Comment se fait-il que nous ne prenions pas davantage en compte le rapport avec le monde chiite, qui donne une possibilité d’exégèse ? Comment se fait-il que nous laissions les Américains, toujours eux, condamner la BNP, interdire à Peugeot de travailler sur le sol de la Perse, alors qu’eux-mêmes préparent leur retour et qu’ils n’ont jamais cessé le commerce avec l’Iran, par personnes interposées ? Comment se fait-il, il y a quelques mois, que nous n’ayons pas dénoncé le fait que les autorités turques aient été obligées de donner des passeports à des réfugiés syriens djihadistes ?
Nos termes ne sont pas les bons. Nous qui avons le ventre plein, qui vivons dans une société où toute métaphysique est éloignée, qui oublions les paroles profondes des grandes religions, qui sommes plongés dans le consumérisme comme seul projet, pourquoi ne prenons-nous pas en compte deux dimensions psychologiques chez ceux qu’on appelle les djihadistes ?
Tout d’abord, dans une société dévitalisée, dévirilisée, pourquoi ne prend-on pas en considération la volonté, même pervertie, de vie brève, de vie qui vaut la peine d’être vécue, au nom d’un idéal de sensation même perverti ? Ensuite, pourquoi ne prend-on pas en compte le projet politique qui est derrière ?
Monsieur le ministre, au plan international, quelle est la situation de nos armées avec un budget de la défense dégradé sans cesse depuis des années ? Notre armée de l’air doit intervenir sur plusieurs théâtres d’opérations avec des ravitailleurs en vol qui sont plus vieux que les pilotes ! À quand le MRTT chez votre collègue de la défense nationale ?
Avec une intervention au sol en Afrique où les lignes de communication sont étendues au maximum, on peut craindre à terme des revers par des attaques sur ces lignes. Ce qui nous fait penser à ce qui s’est passé il y a quelques années à Kandahar, où une seule voie, contrôlée par un cousin de Ben Laden, fut attaquée à plusieurs reprises, privant de pétrole l’aviation de l’alliance, en particulier l’aviation américaine. C’est incohérent. Nous ne retenons rien de l’histoire militaire. Nous qui avons le ventre plein, qui croyons vivre en paix éternellement, qui sommes pleins de certitudes, nous allons adopter des lois d’exception au mépris du droit qui fonde notre civilisation. De la sorte, faute de mieux, nous allons donner une première victoire à ceux que nous appelons les terroristes.
Je ne sais pas, d’un point de vue moral, quelle sera mon attitude, monsieur le ministre, par rapport à cette loi.

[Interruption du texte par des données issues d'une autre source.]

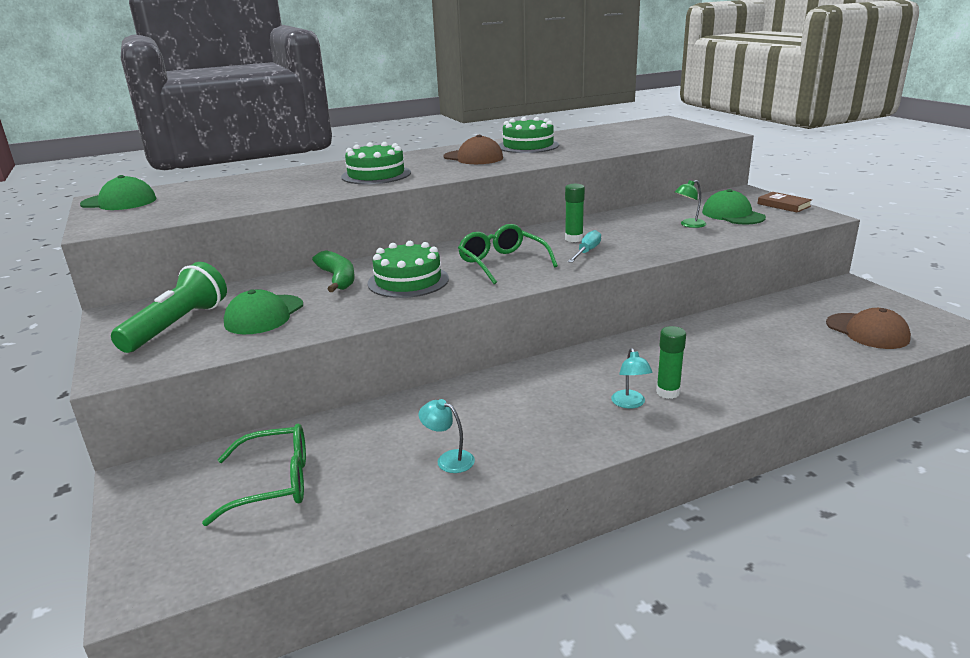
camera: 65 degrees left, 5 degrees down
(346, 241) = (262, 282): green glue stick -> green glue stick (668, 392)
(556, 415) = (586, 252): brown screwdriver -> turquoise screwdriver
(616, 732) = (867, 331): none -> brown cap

Ce que je sais, c’est qu’elle ne résoudra rien du problème de fond tant que nous ne reviendrons pas à la constitution d’un roman national ; et tant que nous ne reviendrons pas à une position ferme dans les domaines où le territoire républicain est sans cesse grignoté.
Dans les prisons, monsieur le ministre, le règlement pénitentiaire n’est pas appliqué, je l’avais dénoncé il y a plusieurs années à votre prédécesseur. On installe des portiques, mais les prisonniers ne les empruntent pas avec leurs objets métalliques, tant les gardiens ont peur de prendre un coup dans le ventre par une arme fabriquée dans les ateliers même des centrales de France, monsieur le ministre ! Les portes sont ouvertes. Comment se fait-il qu’un magistrat accepte, sous prétexte de prières au moment où il doit recevoir un détenu, que celui-ci soit raccompagné par nos gendarmes ? Comment se fait-il que, sous prétexte de prières, que dans les prisons, les centrales de France, on autorise trois personnes à rester dans la cellule contrairement au règlement intérieur ?
Par rapport à la conquête, pas à pas, du territoire par celles et ceux qui utilisent un islam sunnite dévoyé, comment se fait-il que nous n’ayons rien fait depuis des années ?
Alors, monsieur le ministre, vous faites ce que vous pouvez, mais il nous faut davantage réfléchir au sens des mots que nous employons. J’ai été sensible aux propos de mon collègue Malek Boutih. Même s’ils utilisent une violence digne d’Orange mécanique, ces gens qui font la guerre, là-bas, sont nos enfants. Ils sont parmi nous et si nous ne luttons pas pied à pied par l’enseignement de l’histoire, et par le respect de la loi, y compris en prison, nous aurons perdu cette guerre et dans quelques années, le temps d’une génération, nous aurons tous disparu.